◆ Complete the following:
- 1) Please rewrite the paragraph in the fish-count forum thread that begins "Subject line should say personal fish" more briefly, keeping its main facts.
- 2) State whether each statement agrees with the fish-count forum thread below. Answer yes or no for each, quoting the thread's deciding words.
(a) spit.fire has approximately 75 fish spread across 7 tanks.
(b) big_bubba_B has around 64 fish in a 125g tank.
(c) H. counted the number of fish in the tanks.
- 3) Resume the fish-count forum thread below, picking up right after its final sentence.

# How many of you know exactly how many fish you have?



## spit.fire (Jan 3, 2011)

i dont know an exact number but i have approx 75 fish in 7 tanks not including shrimp or other invertebrates (anemones, s/w snails, crabs, hermits, frogs etc)


----------



## gklaw (May 31, 2010)

Exact !? U have to be kidding :bigsmile:. All I know is over 100 not including any juvies


----------



## charles (Apr 21, 2010)

right now, perhaps 2000 fish.


----------



## big_bubba_B (Apr 25, 2010)

i have around 64 fish in my 175g


----------



## H . (Apr 23, 2010)

I have sold lots, but I think I still have over 100 lb in my tanks... didn't count fish number though.


----------



## April (Apr 21, 2010)

Subject line should say personal fish. I have about 12. But if you count fish I'm holding for sale. Now that's a different story.


----------



## WeAreAllCanucks (Apr 13, 2011)

ive got 6 lol


----------



## mikebike (Sep 8, 2010)

Last time I count my juveniles in my grow out tank I had 135 cories and plecos.
My bowfront 17 gallon has guppies probably 100+ it changes daily with new fry.
My Convicts 2 pair have both been hatching fry about 4 days apart every 2 or 3 weeks.
I noticed a new hatch today, possibly 100?

◆ Records shown:
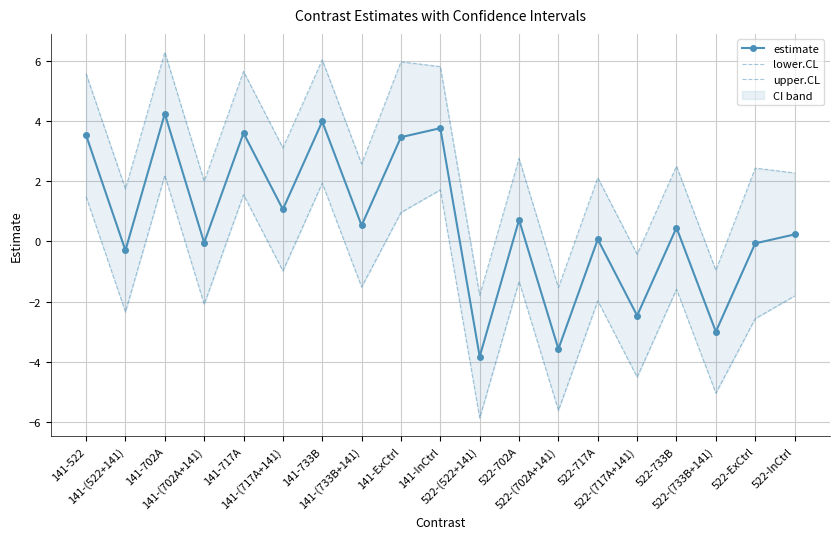

Rank the series by their average value, from lowest to highest.

lower.CL, estimate, upper.CL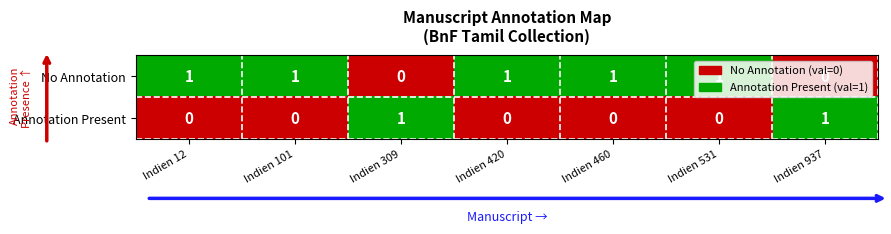

True or false: Annotation Present has a value of 1 at Indien 460.

False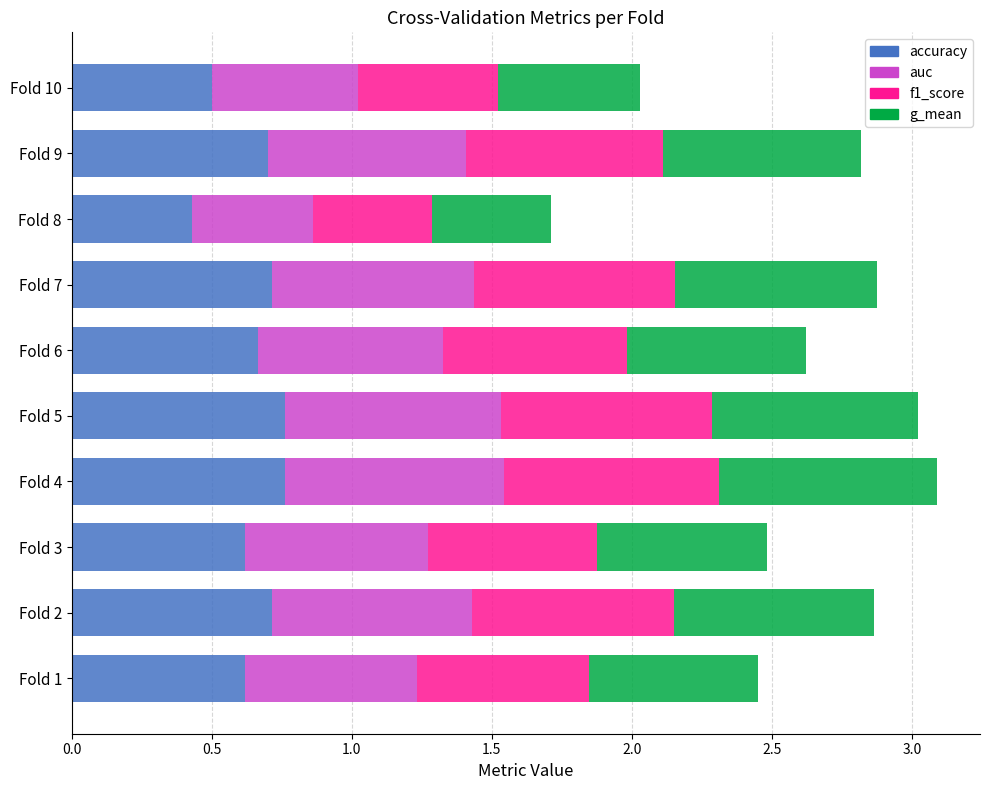

What is the total value across all series at Fold 7?

2.9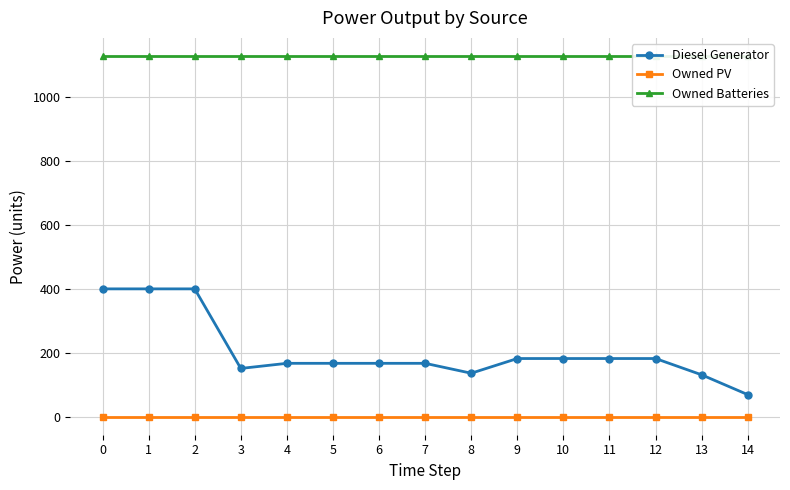

Reading left to right, list all the values displayed in this chart.

Diesel Generator: 400	400	400	151	167	167	167	167	136	182	182	182	182	131	69
Owned PV: 0	0	0	0	0	0	0	0	0	0	0	0	0	0	0
Owned Batteries: 1129	1129	1129	1129	1129	1129	1129	1129	1129	1129	1129	1129	1129	1129	1129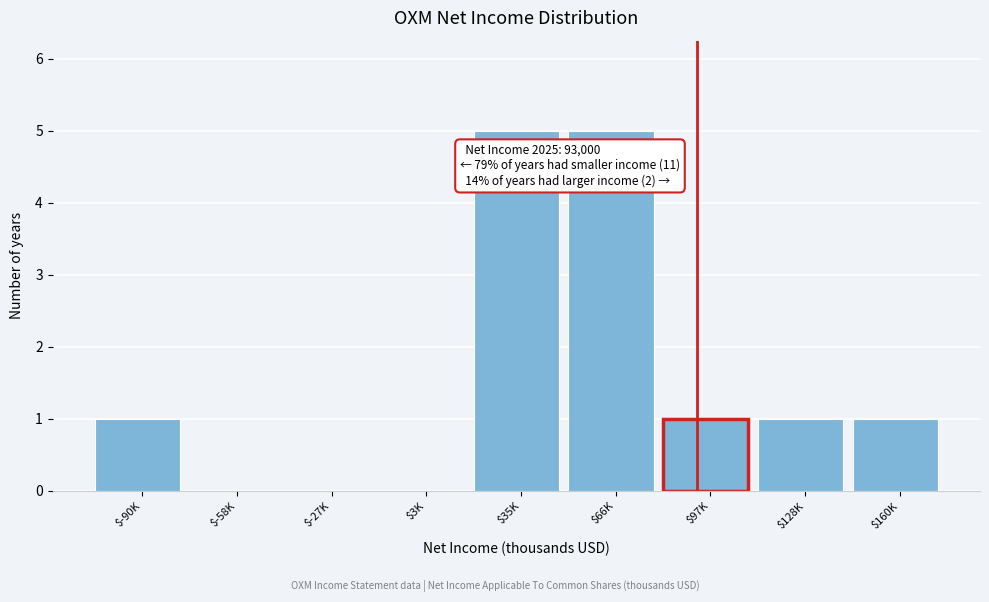

The chart shows a value of 1 at $-90K. True or false?

True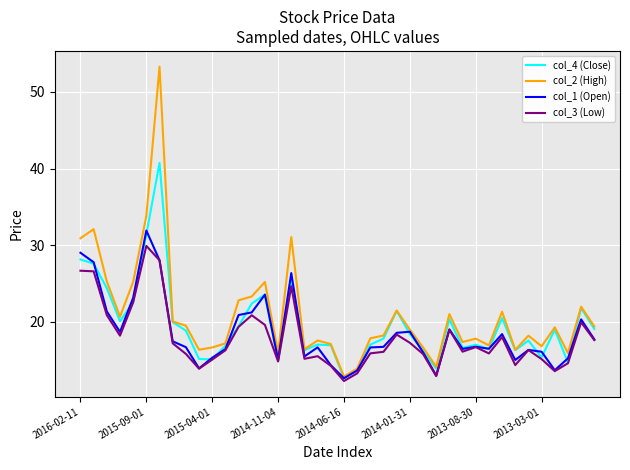

Rank the series by their average value, from highest to lowest.

col_2 (High), col_4 (Close), col_1 (Open), col_3 (Low)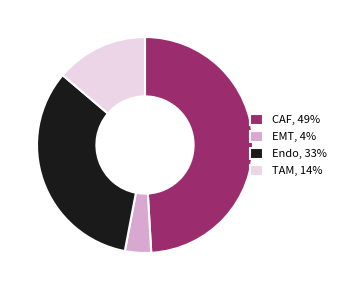

Rank the categories by value from lowest to highest.

EMT, TAM, Endo, CAF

◆ Expected results:
- 1) The subject line should specify personal fish. The poster has about 12, but the count is very different if fish held for sale are included.

- 2)
(a) Yes: "i have approx 75 fish in 7 tanks"
(b) No: "i have around 64 fish in my 175g"
(c) No: "didn't count fish number though."

- 3)
I caught 17 juveniles last week to move into my 10 gallon grow out with the platy and guppy juveniles probably another 100+
my 80 gallon has 25 fish
my 75 gallon has 18
the 19 gallon BioCube has about 40

The 40 gallon African has 20
the 33 gallon African has 22
my 33 gallon under the 80 gallon probably has another 50 guppies cories and Clown loaches.
It is heavily overgrown with hornwort plants.

The 27 tall has 6 BNP and unknown number of guppies, lots of hornwort plants again.

Every day when I scoop out the guppy fry I put them in a different tank.

I'm guessing over 500 fish if you dont count the 200 Rosy red minnows.


----------



## H . (Apr 23, 2010)

April said:


> Subject line should say personal fish. I have about 12. But if you count fish I'm holding for sale. Now that's a different story.


what those 12 are? Discus?


----------



## Immus21 (Jun 14, 2010)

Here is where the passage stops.